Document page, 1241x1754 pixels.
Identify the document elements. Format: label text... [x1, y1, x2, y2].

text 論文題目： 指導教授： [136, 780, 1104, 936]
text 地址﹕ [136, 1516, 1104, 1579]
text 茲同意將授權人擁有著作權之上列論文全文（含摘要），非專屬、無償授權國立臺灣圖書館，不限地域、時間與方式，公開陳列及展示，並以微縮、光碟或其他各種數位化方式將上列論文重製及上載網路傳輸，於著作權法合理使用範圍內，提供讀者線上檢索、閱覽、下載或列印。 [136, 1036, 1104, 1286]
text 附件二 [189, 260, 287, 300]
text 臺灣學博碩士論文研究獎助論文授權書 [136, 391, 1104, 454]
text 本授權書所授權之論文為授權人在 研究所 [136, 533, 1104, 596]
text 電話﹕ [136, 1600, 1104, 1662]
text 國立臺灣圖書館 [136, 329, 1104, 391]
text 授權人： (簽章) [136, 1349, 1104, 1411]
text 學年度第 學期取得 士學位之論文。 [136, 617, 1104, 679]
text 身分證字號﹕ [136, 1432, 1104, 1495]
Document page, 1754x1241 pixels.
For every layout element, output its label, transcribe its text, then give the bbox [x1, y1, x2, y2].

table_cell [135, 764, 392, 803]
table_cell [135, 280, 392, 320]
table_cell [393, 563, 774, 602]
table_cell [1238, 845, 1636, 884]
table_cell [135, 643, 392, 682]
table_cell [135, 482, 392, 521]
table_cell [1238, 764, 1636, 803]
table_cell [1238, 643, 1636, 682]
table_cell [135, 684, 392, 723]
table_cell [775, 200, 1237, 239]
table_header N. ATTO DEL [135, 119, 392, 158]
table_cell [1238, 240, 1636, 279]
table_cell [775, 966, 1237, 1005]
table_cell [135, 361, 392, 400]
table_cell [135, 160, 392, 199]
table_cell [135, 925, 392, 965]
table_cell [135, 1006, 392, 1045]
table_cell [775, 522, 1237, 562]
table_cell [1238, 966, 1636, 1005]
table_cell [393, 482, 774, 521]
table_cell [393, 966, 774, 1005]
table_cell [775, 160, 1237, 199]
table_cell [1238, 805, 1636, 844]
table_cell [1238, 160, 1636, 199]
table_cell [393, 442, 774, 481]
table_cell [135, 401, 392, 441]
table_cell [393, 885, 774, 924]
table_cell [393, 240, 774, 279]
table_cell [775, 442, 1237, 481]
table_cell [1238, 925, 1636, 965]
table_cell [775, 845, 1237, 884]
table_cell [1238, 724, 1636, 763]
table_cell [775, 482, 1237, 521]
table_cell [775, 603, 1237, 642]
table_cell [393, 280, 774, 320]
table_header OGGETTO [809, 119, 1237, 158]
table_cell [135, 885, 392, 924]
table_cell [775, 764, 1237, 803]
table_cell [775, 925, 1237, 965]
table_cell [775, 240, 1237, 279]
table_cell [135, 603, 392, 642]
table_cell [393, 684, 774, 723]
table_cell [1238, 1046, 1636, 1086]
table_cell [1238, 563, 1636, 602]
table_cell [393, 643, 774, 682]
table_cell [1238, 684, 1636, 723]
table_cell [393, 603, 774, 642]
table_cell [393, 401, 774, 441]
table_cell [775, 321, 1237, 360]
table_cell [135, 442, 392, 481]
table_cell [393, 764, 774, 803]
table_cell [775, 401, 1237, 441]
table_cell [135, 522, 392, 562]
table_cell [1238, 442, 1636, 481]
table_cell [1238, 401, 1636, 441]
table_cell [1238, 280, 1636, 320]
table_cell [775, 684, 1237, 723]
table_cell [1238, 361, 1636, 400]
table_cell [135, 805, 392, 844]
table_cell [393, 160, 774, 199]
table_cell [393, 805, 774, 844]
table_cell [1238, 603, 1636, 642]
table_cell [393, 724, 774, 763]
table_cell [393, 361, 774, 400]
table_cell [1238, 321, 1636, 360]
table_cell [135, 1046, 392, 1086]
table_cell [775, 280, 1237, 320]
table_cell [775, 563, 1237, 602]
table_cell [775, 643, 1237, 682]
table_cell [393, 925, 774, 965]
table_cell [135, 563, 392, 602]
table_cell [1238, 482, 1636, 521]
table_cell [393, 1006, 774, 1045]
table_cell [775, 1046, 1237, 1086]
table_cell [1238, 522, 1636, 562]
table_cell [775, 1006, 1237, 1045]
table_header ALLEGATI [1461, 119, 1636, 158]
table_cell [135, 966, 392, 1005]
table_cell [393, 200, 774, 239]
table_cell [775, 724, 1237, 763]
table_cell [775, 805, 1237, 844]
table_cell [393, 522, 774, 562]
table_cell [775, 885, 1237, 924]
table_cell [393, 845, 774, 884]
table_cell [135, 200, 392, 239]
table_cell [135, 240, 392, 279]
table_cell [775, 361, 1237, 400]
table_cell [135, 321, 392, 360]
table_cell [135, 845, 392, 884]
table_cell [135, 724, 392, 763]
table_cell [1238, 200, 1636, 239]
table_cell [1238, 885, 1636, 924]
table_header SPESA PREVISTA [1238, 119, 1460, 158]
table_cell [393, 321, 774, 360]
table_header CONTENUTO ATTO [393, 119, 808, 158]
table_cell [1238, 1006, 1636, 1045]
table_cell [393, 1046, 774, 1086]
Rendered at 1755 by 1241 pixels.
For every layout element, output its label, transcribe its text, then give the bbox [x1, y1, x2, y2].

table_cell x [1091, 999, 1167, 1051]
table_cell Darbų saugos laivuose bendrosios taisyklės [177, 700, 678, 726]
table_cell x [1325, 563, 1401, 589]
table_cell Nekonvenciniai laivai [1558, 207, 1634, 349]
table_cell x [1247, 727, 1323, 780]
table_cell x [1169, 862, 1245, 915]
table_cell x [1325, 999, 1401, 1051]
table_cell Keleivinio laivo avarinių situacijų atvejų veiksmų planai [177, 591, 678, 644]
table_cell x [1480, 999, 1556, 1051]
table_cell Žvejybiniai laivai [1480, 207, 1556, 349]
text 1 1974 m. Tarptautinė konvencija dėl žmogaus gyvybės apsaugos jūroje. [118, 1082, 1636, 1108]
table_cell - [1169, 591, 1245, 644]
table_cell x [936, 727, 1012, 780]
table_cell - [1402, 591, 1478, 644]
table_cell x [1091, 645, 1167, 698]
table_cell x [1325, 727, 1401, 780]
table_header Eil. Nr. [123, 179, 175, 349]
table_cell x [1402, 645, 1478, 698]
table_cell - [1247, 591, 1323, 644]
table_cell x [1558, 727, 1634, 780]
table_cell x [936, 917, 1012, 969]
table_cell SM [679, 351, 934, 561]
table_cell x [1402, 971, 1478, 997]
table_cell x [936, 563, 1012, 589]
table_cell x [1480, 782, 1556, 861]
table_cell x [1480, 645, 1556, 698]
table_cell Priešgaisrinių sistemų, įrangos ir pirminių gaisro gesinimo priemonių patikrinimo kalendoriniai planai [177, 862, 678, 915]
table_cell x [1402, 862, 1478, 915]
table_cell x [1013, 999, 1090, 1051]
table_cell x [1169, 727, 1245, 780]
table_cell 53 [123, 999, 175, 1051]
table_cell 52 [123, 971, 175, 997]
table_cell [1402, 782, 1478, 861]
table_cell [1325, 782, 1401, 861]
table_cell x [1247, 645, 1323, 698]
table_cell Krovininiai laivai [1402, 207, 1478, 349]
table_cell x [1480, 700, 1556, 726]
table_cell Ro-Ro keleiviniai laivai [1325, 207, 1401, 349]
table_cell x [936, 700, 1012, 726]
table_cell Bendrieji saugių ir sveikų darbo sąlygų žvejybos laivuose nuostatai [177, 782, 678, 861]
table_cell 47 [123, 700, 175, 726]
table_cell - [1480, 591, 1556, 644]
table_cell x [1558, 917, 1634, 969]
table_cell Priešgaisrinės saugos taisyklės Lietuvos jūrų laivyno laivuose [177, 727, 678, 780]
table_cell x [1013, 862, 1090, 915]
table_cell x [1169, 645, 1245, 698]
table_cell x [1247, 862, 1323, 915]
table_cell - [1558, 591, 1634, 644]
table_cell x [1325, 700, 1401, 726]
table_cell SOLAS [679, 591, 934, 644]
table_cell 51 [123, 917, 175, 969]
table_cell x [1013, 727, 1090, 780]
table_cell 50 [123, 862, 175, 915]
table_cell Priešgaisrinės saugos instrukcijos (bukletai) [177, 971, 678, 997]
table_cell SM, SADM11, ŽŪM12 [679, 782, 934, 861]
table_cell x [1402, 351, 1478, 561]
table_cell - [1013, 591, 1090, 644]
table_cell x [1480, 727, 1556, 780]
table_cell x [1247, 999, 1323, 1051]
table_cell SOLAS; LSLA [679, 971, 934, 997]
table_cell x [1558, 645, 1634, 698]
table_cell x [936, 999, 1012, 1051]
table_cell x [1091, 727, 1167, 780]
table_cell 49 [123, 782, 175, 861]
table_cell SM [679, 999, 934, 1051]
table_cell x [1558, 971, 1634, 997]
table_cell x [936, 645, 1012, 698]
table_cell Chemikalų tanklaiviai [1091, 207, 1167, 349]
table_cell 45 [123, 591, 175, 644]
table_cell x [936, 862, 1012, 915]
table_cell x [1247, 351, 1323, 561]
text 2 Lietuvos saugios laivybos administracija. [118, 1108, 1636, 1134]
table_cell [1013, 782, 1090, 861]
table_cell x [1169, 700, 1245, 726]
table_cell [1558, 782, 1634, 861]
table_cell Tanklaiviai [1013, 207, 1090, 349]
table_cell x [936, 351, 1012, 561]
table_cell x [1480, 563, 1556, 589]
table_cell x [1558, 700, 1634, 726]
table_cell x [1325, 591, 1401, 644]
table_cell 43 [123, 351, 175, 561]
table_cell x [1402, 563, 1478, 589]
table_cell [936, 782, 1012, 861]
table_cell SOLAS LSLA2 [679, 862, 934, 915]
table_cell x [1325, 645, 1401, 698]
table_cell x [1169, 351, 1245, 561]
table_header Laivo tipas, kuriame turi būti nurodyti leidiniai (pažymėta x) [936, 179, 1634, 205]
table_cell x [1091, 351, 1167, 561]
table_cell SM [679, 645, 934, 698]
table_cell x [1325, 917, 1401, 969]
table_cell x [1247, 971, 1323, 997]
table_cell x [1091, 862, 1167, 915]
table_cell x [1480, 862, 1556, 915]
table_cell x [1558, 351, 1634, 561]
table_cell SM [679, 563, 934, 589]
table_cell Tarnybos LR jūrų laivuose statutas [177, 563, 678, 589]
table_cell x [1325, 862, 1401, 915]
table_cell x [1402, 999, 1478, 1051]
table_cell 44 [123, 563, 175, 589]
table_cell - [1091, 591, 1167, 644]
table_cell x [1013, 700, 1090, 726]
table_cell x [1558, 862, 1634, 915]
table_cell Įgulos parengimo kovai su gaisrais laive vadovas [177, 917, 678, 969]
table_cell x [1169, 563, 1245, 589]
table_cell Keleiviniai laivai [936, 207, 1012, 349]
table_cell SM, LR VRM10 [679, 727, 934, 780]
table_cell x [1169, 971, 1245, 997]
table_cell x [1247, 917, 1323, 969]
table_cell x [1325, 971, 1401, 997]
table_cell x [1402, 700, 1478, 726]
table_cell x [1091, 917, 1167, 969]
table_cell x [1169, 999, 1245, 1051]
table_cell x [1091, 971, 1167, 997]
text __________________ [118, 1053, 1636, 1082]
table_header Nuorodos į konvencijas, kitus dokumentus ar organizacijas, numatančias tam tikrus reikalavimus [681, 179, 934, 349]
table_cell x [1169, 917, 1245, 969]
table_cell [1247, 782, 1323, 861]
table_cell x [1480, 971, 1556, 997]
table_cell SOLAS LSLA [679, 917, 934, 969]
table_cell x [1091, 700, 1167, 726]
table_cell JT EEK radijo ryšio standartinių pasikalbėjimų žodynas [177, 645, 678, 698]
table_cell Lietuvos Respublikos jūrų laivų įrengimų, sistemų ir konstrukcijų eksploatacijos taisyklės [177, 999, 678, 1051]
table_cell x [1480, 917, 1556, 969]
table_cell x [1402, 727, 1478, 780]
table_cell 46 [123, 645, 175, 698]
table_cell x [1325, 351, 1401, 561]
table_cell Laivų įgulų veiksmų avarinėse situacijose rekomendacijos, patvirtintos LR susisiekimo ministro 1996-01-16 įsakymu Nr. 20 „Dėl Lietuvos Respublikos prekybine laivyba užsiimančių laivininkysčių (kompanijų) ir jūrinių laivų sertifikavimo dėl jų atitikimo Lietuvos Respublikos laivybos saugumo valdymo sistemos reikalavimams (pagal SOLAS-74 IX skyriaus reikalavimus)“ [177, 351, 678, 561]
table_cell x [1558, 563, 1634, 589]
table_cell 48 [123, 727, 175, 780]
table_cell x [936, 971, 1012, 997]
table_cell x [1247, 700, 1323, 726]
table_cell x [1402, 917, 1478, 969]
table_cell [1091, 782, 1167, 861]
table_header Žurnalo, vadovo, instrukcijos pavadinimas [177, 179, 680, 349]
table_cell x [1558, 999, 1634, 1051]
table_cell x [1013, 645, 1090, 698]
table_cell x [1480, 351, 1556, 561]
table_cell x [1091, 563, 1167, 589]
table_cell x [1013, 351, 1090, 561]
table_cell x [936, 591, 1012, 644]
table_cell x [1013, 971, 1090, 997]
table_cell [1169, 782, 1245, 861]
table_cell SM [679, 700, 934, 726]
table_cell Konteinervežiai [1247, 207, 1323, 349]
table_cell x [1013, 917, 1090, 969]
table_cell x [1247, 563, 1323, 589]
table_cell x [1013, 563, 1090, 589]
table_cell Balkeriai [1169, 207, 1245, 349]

###

• _To be done_: Copy the lines above, from the very first one through the line containing "Identify the document", inclusive.

• _Solution to this task_:
Document page, 1241x1754 pixels.
Identify the document elements. Format: label text... [x1, y1, x2, y2].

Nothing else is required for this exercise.